**WRITTEN EXERCISE**
Update every record below by replacing "developed" with "processed" and keeping everything else the same. Omit the pictures from your answer.

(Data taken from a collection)
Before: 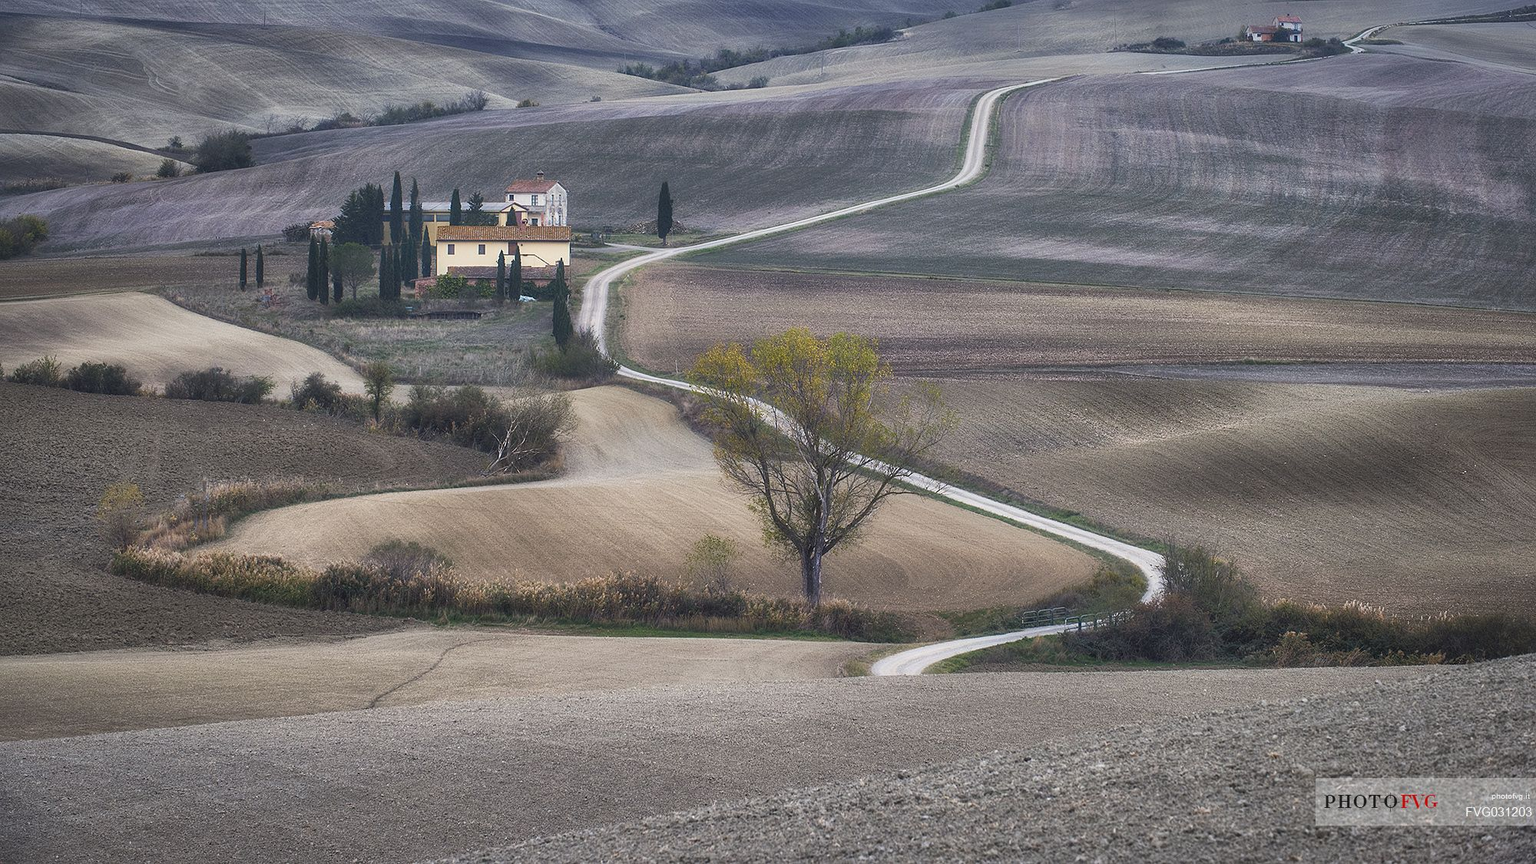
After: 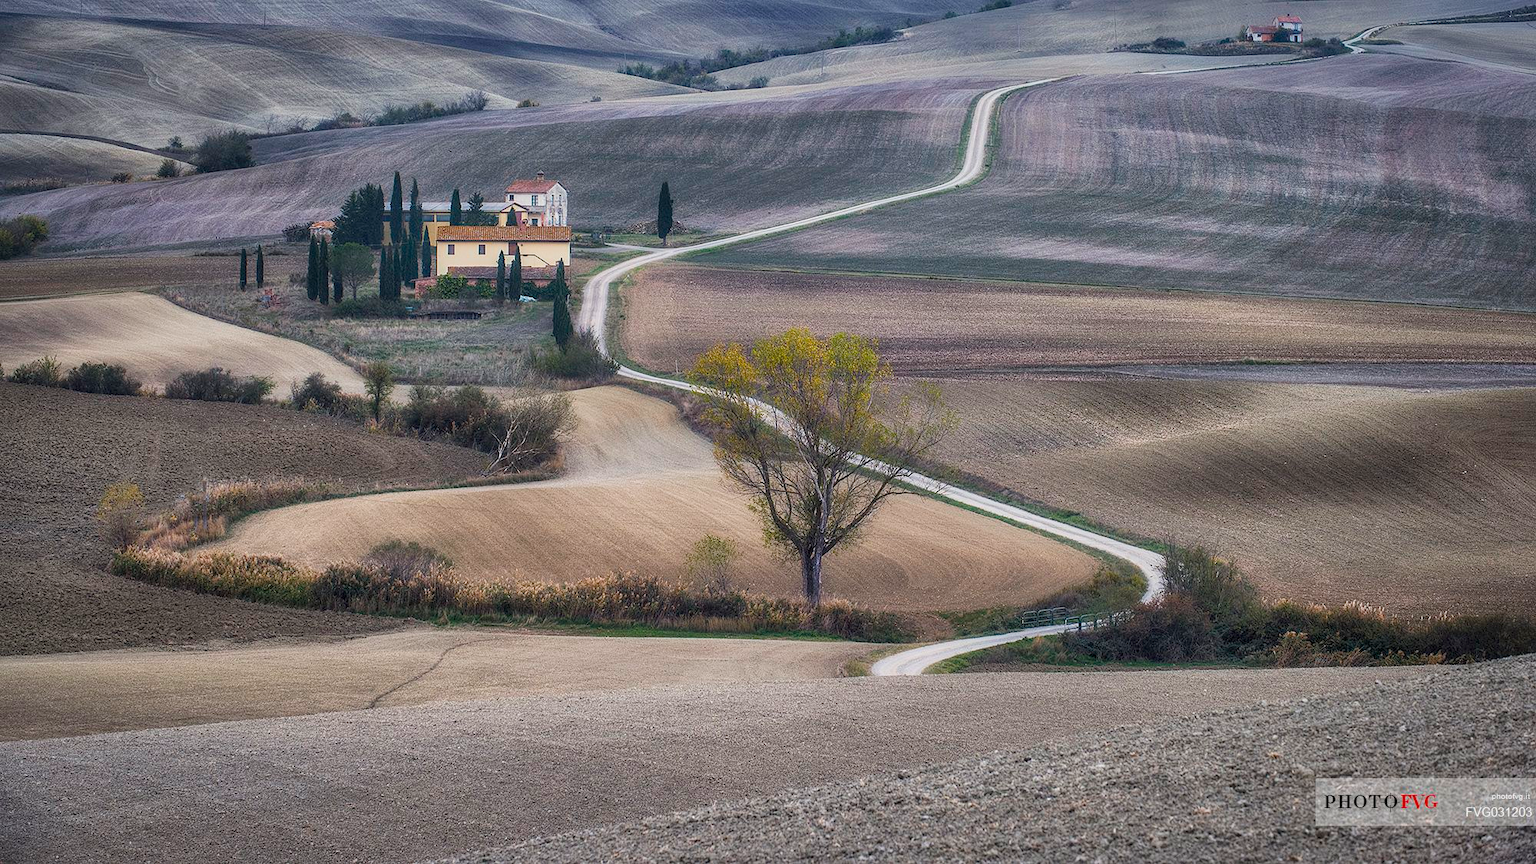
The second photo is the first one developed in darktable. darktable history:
color balance rgb: linear chroma grading › shadows -7.534%, linear chroma grading › global chroma 9.938%, perceptual saturation grading › global saturation 19.588%
filmic rgb: black relative exposure -14.1 EV, white relative exposure 3.36 EV, hardness 7.88, contrast 0.986
sharpen: radius 5.36, amount 0.316, threshold 26.704
local contrast: on, module defaults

**FINISHED TASK**
Before: 
After: 
The second photo is the first one processed in darktable. darktable history:
color balance rgb: linear chroma grading › shadows -7.534%, linear chroma grading › global chroma 9.938%, perceptual saturation grading › global saturation 19.588%
filmic rgb: black relative exposure -14.1 EV, white relative exposure 3.36 EV, hardness 7.88, contrast 0.986
sharpen: radius 5.36, amount 0.316, threshold 26.704
local contrast: on, module defaults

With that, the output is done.